Frankly, I thought SHE was a little “mental.” I didn’t get it.
I was doing my 4-6 mile runs while training for my first sprint and olympic triathlons. “Mental games?.... My wife’s weird!” is what I thought. I wouldn’t need any “mental games” to get through my runs, and I thought Pharmie was a little strange for running like that.
Now that I’m consistently running slightly longer distances (trained for 2 half marathons, 2 10 milers, and a half Ironman this year - nothing SUPER long), I see her point. One thing I do all the time is to see how many homes I can run past before the next car passes me. I’ve also learned that there’s a huge mental aspect in the way I approach my runs. And I think I’ve proved her point over my last 4 long runs. Let me explain.
About a month ago (before the TC 10 Mile), I ran an OK 9 mile training run. Then I ran a rough 9.5 mile run, and a horrible 10 mile training run. But over the last 10 days, I ran a great 11 mile run, and a great 10 mile run.
What made those last 2 runs better/faster/stronger? It was all mentality. It had to do with what was running through my head as I started those runs.
Below are the maps for the rough 9.5 mile and the rough 10 miler. (They are just the “out” of the run - I hit the end of the route and turned around to come back the way I came to finish the run.) What do these 2 routes have in common?
Below are the maps for my recent great runs: an 11 miler and a 10 miler. (They are mapped the same as the others: they just show the “out,” and then I turned around to finish the run the same way I came.) See how these are different from the routes above?

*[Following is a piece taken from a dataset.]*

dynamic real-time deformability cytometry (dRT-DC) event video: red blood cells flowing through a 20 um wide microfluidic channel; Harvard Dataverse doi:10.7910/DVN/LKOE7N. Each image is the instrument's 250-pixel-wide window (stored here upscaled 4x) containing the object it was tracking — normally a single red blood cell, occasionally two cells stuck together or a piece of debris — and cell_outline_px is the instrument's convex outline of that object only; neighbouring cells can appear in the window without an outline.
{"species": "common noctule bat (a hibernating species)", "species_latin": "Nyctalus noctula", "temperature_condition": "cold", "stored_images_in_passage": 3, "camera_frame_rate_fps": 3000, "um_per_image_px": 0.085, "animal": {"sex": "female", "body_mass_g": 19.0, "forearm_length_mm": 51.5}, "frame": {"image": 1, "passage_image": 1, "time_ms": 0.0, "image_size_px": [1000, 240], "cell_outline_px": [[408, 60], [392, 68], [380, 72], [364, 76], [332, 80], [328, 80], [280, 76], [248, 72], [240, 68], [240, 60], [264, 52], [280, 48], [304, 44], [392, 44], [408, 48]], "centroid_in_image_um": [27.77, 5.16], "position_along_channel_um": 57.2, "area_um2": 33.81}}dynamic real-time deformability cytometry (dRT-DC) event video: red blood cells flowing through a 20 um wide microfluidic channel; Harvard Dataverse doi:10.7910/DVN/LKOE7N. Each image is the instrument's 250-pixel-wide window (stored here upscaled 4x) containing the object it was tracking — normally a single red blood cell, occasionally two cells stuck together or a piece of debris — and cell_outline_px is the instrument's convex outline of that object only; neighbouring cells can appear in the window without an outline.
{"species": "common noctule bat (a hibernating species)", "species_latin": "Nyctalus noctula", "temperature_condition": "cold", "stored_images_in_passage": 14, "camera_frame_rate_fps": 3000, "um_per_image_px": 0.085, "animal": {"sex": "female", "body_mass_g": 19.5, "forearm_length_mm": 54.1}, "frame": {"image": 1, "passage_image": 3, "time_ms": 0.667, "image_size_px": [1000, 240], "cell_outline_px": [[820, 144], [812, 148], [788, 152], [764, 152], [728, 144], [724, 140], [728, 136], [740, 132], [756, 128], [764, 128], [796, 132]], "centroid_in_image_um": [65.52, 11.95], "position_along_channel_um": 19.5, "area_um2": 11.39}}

Those runs don’t go as far away from home as the “bad” runs. I’ve found that REALLY makes a difference for me. On that 11 miler, I hit mile 8 and was running on a route that usually means I’m close to home. So I was running hard. But instead of turning towards home, I turned away from home and tacked on a few more miles before finishing. The same was true regarding mile 6 of my 10 miler.
So I’ve found the route I run on my long runs really affects my mental approach to the run. If I feel like I’m running to a completely different time zone before turning around, I’ll start off slower. Way too slow. But if I’m running near home in the middle of the run, I’ll be picking up the pace throughout, and then I’ll be HOLDING onto that pace until the run is complete. That’s my new secret for a faster long run.
So what mental games do you play? Or is this all foreign and crazy to you?
FYI: if you need to see the numbers on those 4 runs, here they are:
- Bad 9.5 miler: 59:32 (6:16 pace). Not a bad time, but that time does NOT include the 2 walk breaks I had to take (that’s the only time I’ve had to walk in a training run this year!).
- Bad 10 miler: 1:06:50 (6:41 pace). Slowest pace I’ve ran in a while.
- Good 11 miler: 1:08:54 (6:16 pace). Felt strong.
- Good 10 miler: 1:02:29 (6:15 pace). Strong throughout. Felt “right.” And I did that run while I had this current head cold! Nice.